▸ INPUT DATA:
-=-=-

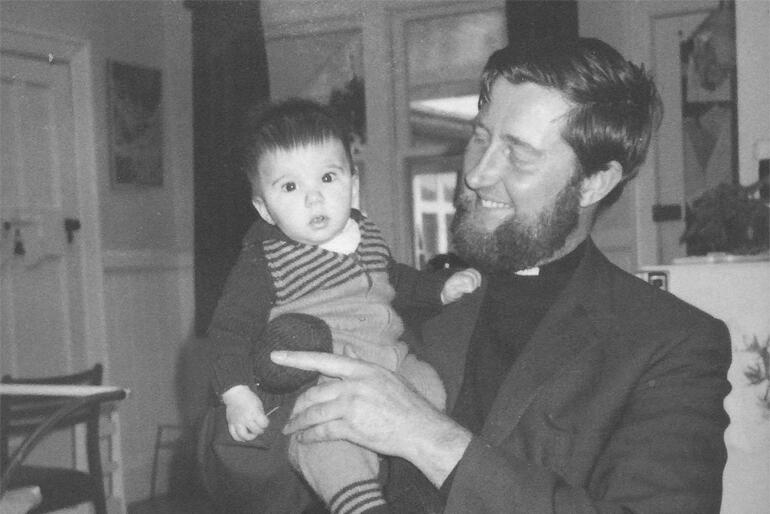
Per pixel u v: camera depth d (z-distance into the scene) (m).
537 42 1.39
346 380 1.26
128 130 4.88
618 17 4.55
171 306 5.11
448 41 4.68
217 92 4.48
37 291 4.47
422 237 4.87
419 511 1.32
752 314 2.43
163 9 4.95
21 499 1.98
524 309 1.43
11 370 4.32
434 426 1.23
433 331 1.49
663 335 1.33
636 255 4.59
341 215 1.43
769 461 2.41
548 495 1.17
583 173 1.39
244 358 1.36
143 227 5.00
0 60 4.32
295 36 4.53
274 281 1.41
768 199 2.71
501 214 1.40
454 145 4.71
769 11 3.30
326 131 1.43
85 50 4.65
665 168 4.53
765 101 3.31
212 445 1.37
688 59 4.42
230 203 4.54
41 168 4.52
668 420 1.25
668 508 1.19
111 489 3.67
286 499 1.37
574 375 1.32
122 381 4.81
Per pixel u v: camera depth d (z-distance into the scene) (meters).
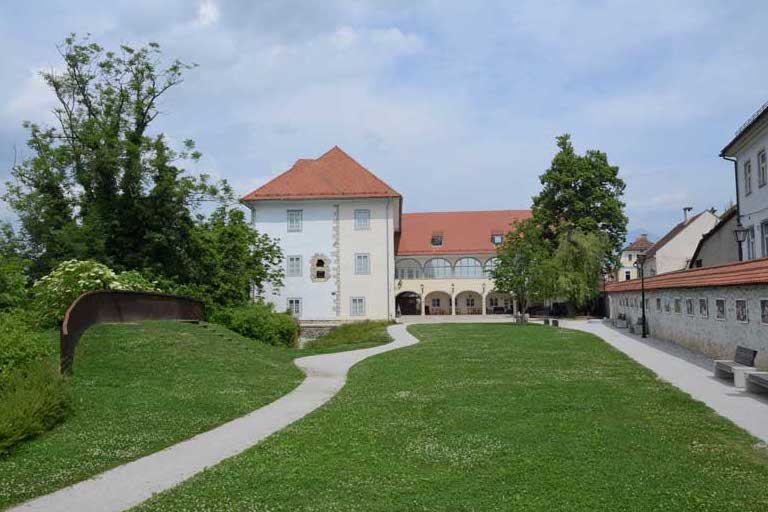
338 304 50.62
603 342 26.23
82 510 6.88
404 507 6.54
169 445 9.82
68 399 11.57
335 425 10.77
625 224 58.16
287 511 6.52
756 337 16.17
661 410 11.26
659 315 28.28
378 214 50.78
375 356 23.30
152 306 23.23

-=-=-

▸ YOUR TASK:
Produce an exact copy of the lines from the line containing "286 499 1.37" to the end of the material, both ends included, and omit every picture.

▸ RESPONSE:
286 499 1.37
574 375 1.32
122 381 4.81
Per pixel u v: camera depth d (z-distance into the scene) (meters).
338 304 50.62
603 342 26.23
82 510 6.88
404 507 6.54
169 445 9.82
68 399 11.57
335 425 10.77
625 224 58.16
287 511 6.52
756 337 16.17
661 410 11.26
659 315 28.28
378 214 50.78
375 356 23.30
152 306 23.23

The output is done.